[[ Exercise data, beginning ]]

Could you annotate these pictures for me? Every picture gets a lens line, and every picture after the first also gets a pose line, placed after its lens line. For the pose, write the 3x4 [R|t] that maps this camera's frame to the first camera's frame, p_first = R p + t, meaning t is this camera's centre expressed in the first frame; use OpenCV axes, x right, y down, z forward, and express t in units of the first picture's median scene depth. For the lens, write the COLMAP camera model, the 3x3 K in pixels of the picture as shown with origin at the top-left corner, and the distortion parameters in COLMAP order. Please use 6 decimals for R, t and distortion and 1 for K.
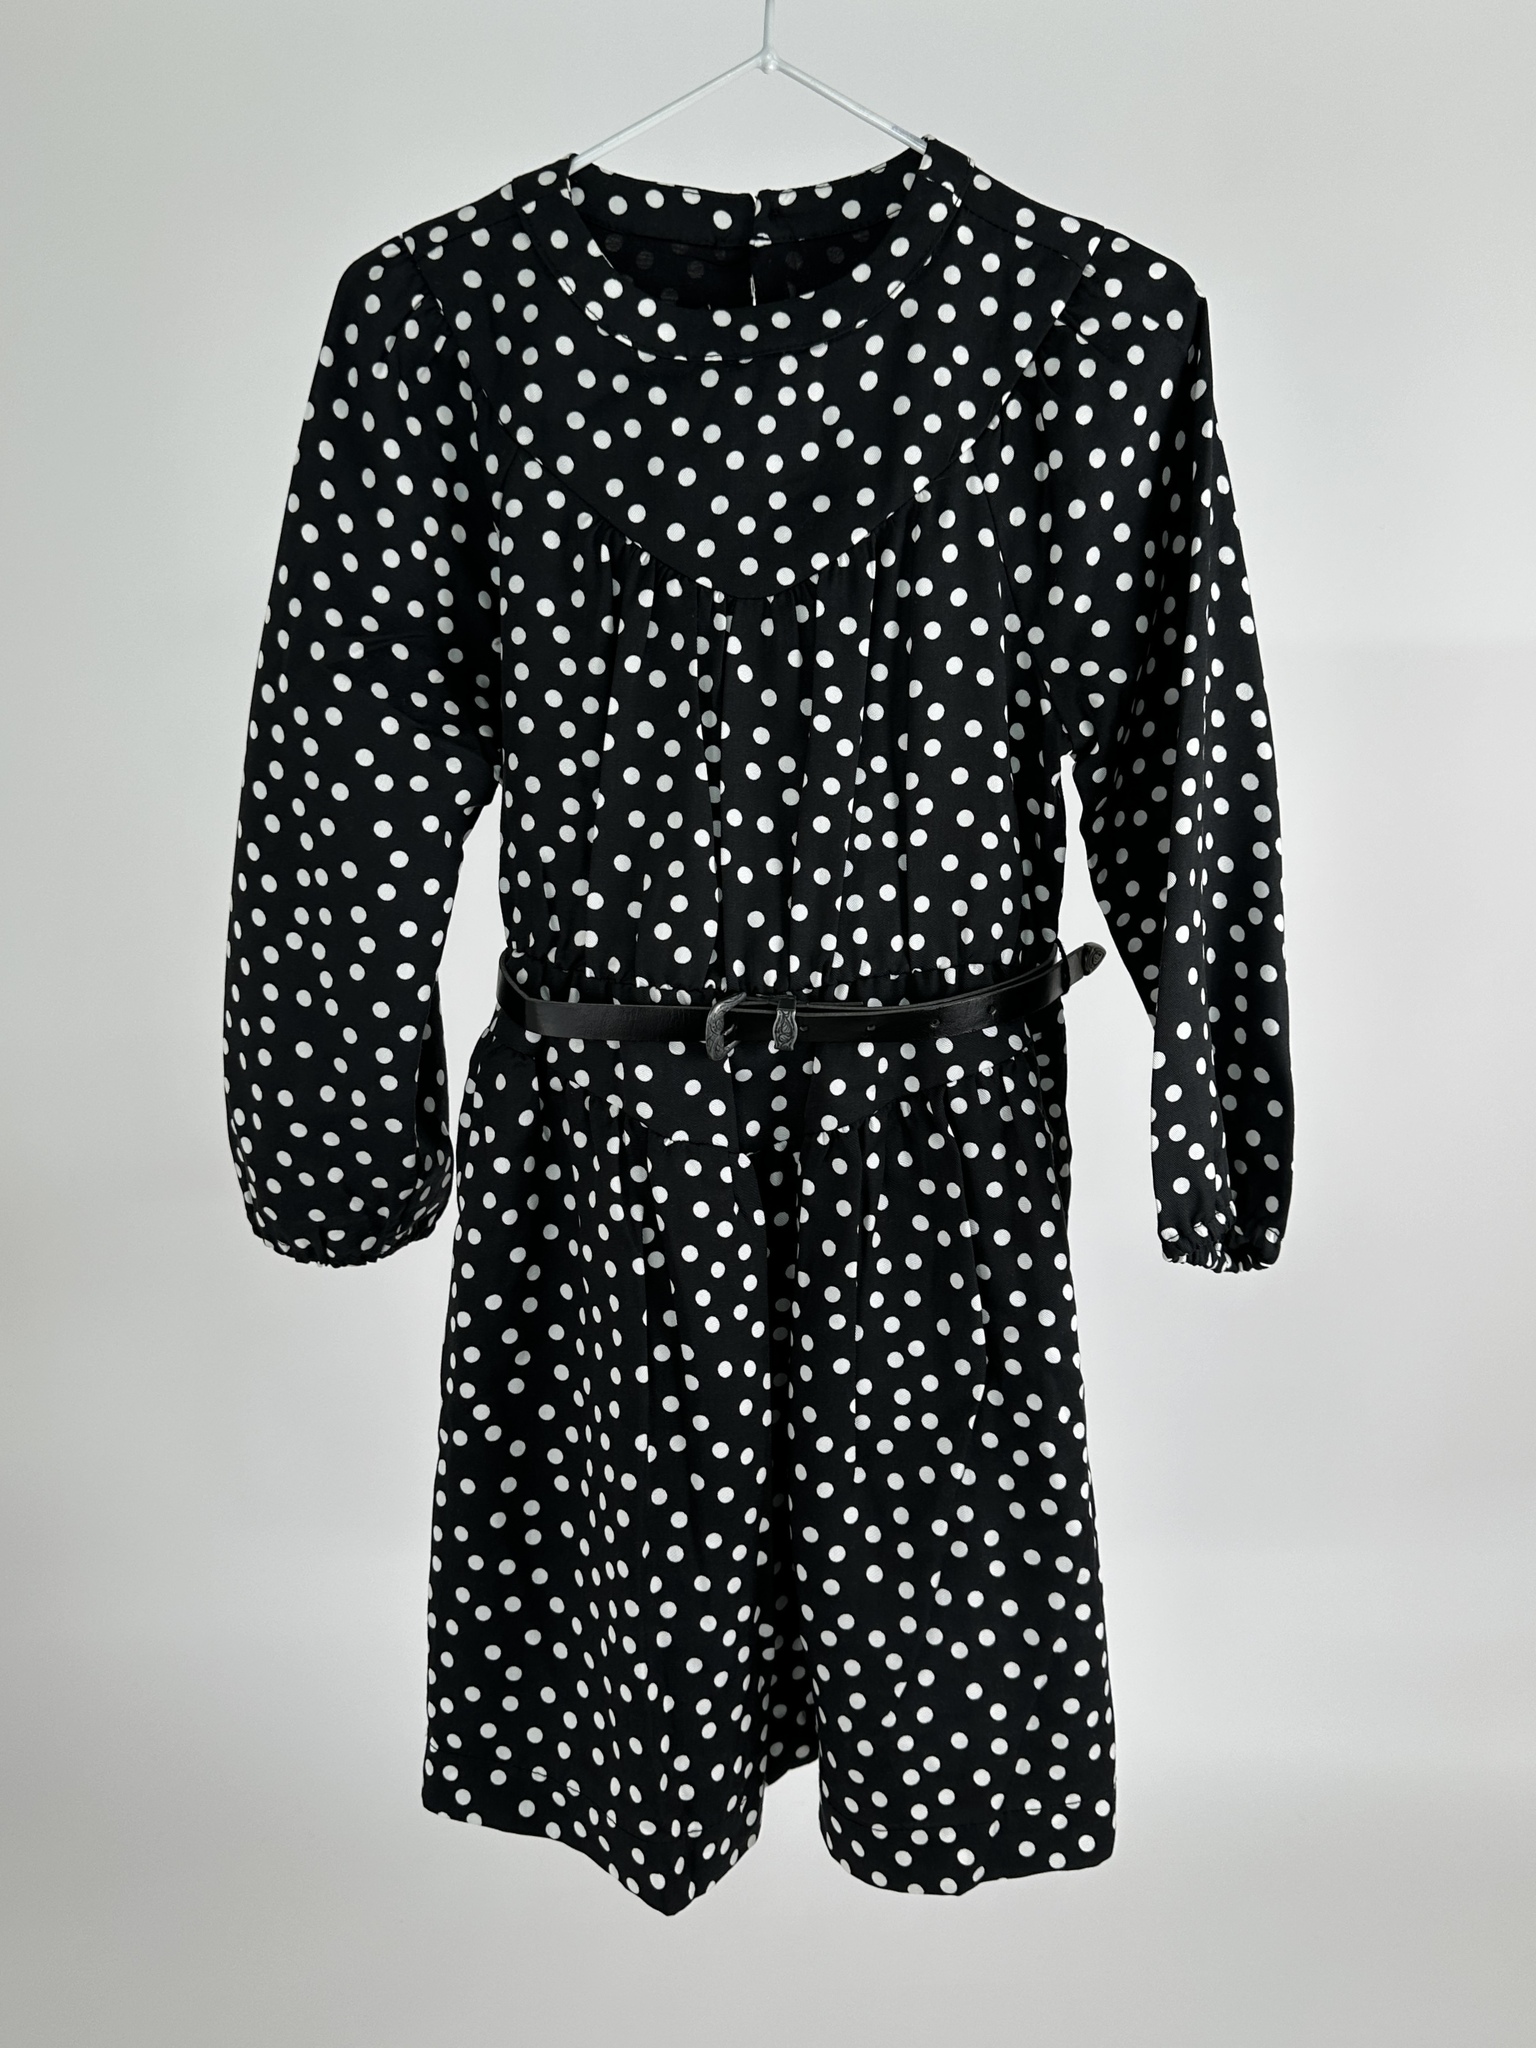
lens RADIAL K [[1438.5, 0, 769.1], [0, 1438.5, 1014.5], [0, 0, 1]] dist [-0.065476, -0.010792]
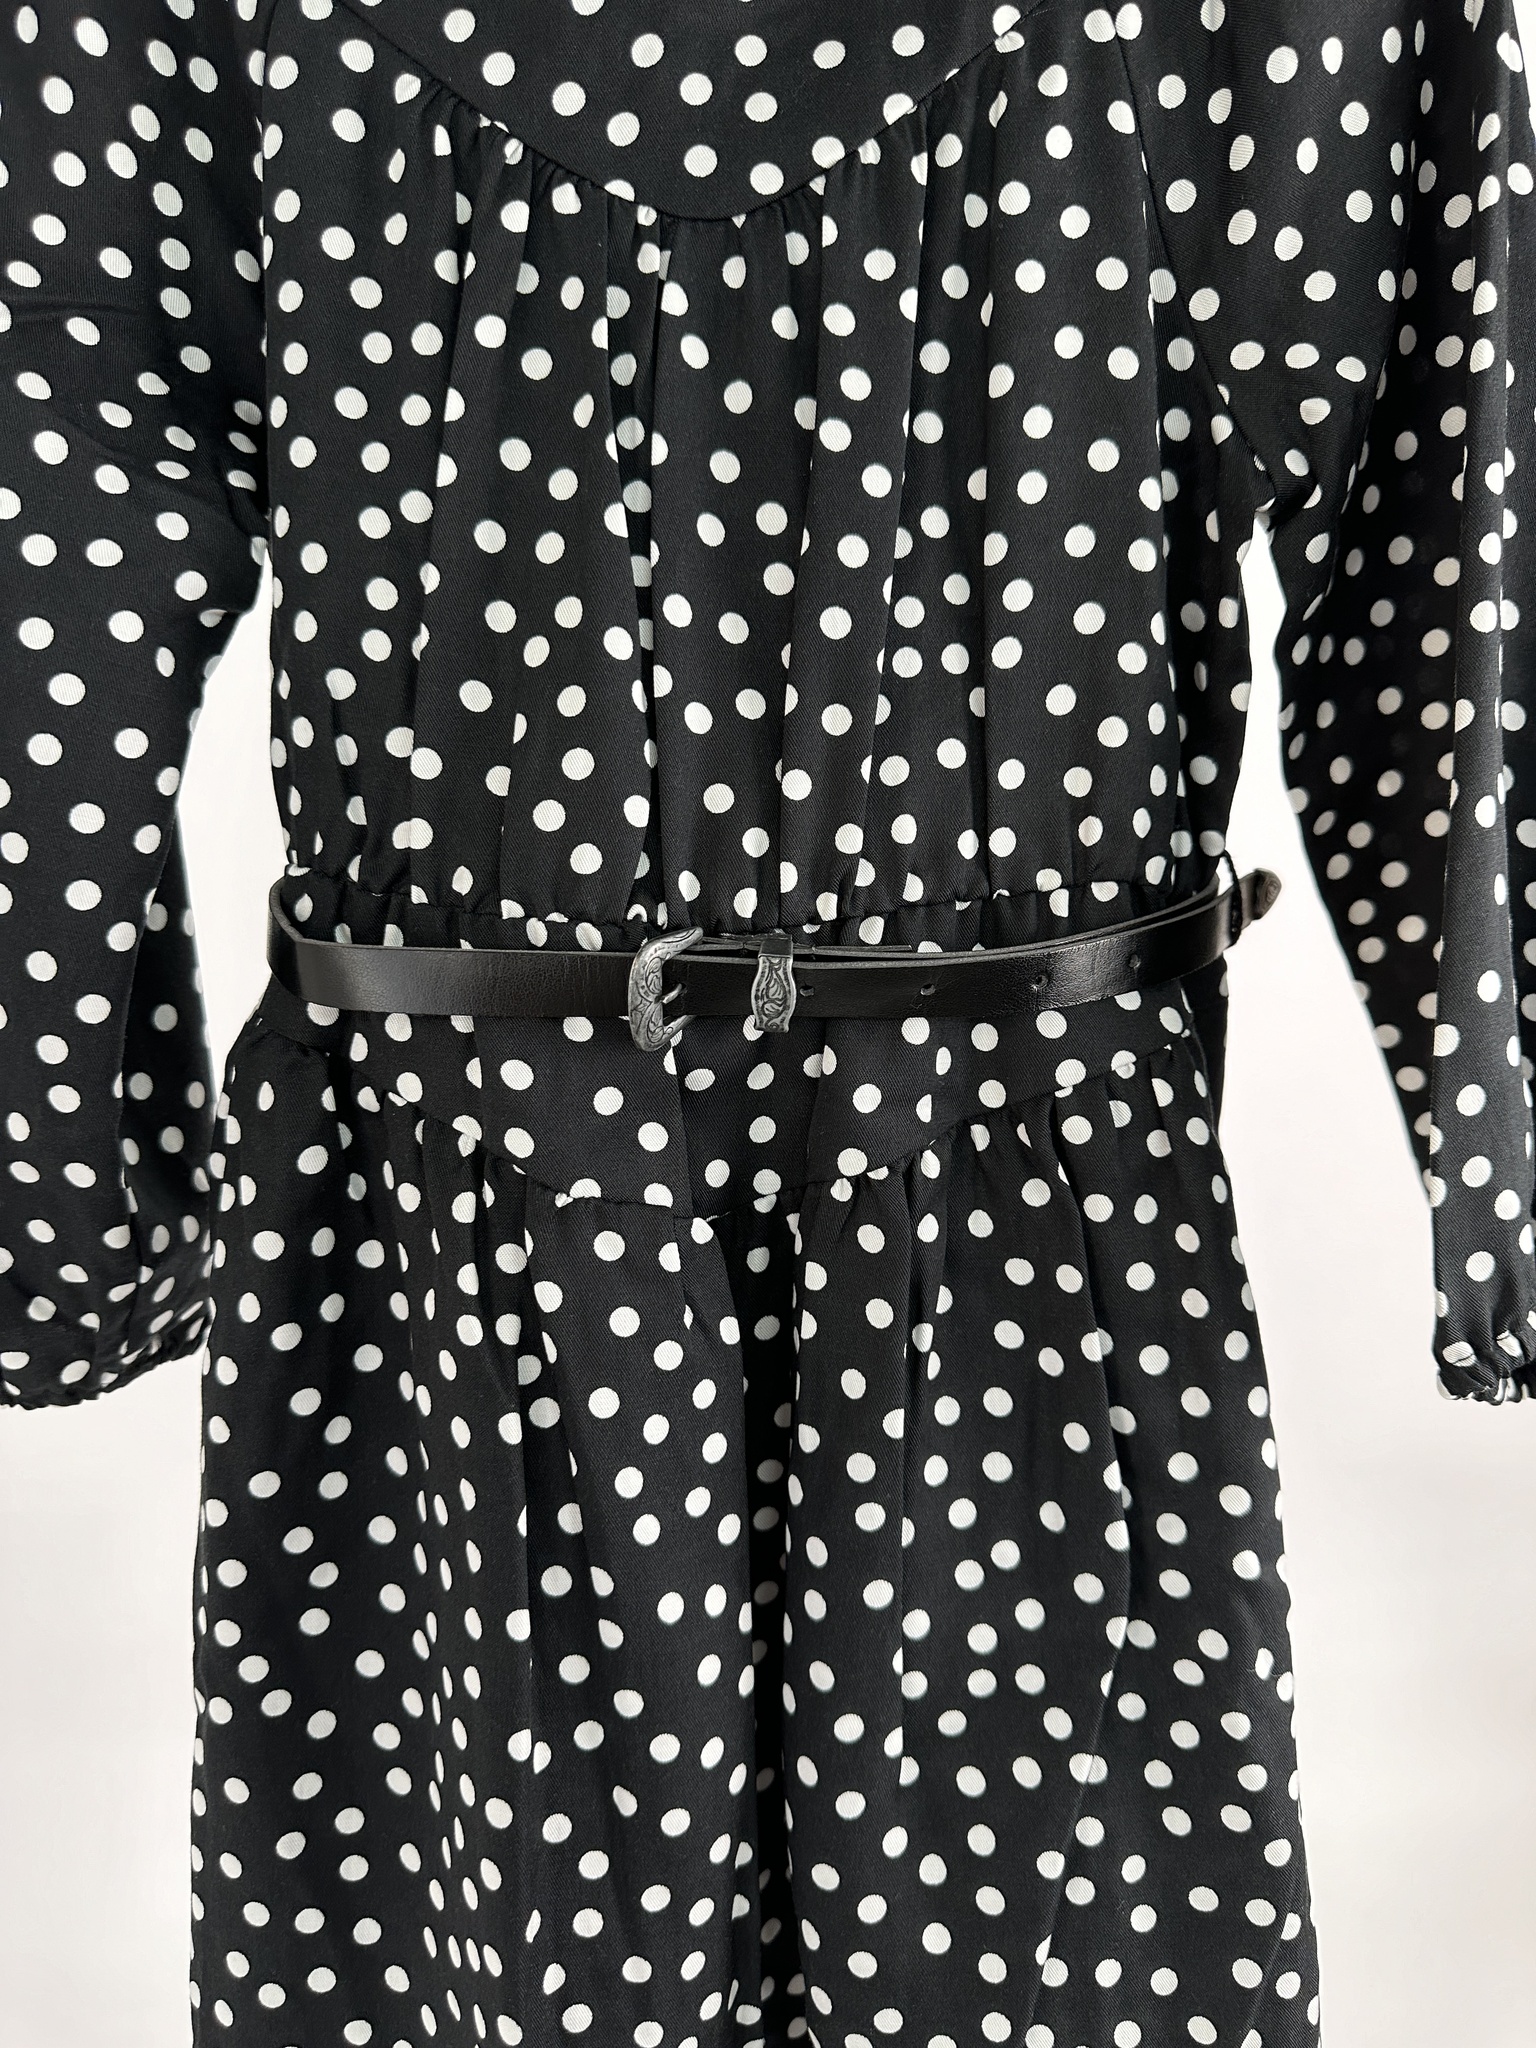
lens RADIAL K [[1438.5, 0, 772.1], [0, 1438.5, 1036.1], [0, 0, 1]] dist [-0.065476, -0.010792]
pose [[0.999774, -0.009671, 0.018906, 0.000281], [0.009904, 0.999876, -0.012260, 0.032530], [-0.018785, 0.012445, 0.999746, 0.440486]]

[[ Exercise data, end ]]
[[ Exercise data, beginning ]]

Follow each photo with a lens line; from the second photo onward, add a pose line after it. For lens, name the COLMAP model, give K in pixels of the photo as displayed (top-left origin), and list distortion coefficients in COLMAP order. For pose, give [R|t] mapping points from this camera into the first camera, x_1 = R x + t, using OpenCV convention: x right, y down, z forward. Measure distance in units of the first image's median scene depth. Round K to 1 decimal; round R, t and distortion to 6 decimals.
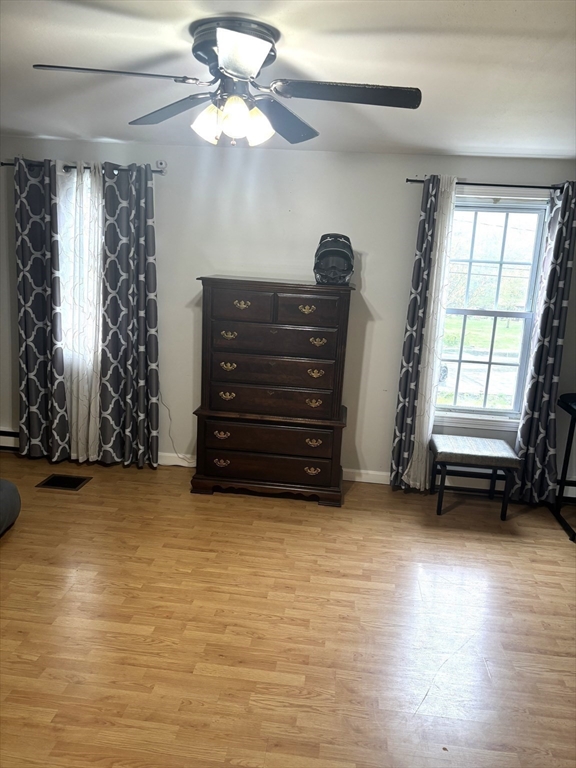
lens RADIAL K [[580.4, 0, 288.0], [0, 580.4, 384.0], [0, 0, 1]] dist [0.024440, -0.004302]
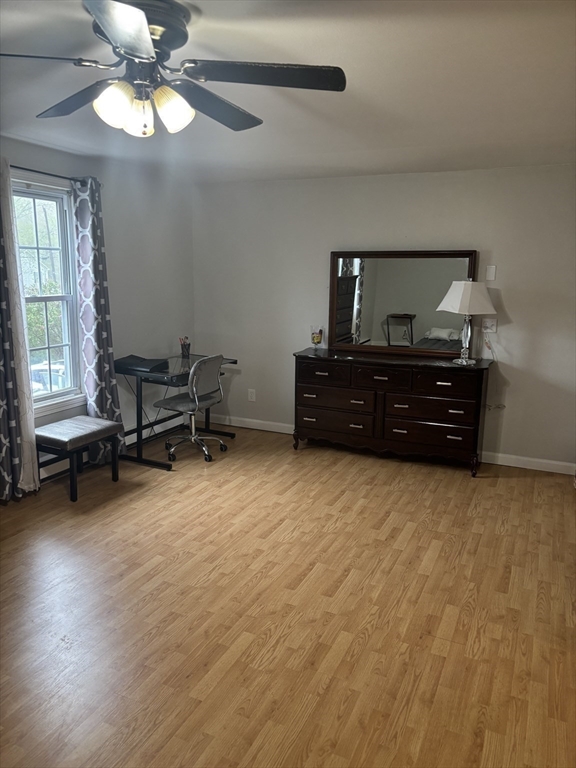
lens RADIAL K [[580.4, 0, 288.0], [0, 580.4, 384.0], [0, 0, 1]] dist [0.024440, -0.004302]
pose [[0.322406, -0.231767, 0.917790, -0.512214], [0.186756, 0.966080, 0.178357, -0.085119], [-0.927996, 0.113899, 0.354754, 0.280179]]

[[ Exercise data, end ]]

**Task prompt**
Copy everything from the line containing "Follow each photo" down to the line containing "0.113899, 0.354754, 0.280179]]", both included, and omit the pictures from your copy.

**Task answer**
Follow each photo with a lens line; from the second photo onward, add a pose line after it. For lens, name the COLMAP model, give K in pixels of the photo as displayed (top-left origin), and list distortion coefficients in COLMAP order. For pose, give [R|t] mapping points from this camera into the first camera, x_1 = R x + t, using OpenCV convention: x right, y down, z forward. Measure distance in units of the first image's median scene depth. Round K to 1 decimal; round R, t and distortion to 6 decimals.
lens RADIAL K [[580.4, 0, 288.0], [0, 580.4, 384.0], [0, 0, 1]] dist [0.024440, -0.004302]
lens RADIAL K [[580.4, 0, 288.0], [0, 580.4, 384.0], [0, 0, 1]] dist [0.024440, -0.004302]
pose [[0.322406, -0.231767, 0.917790, -0.512214], [0.186756, 0.966080, 0.178357, -0.085119], [-0.927996, 0.113899, 0.354754, 0.280179]]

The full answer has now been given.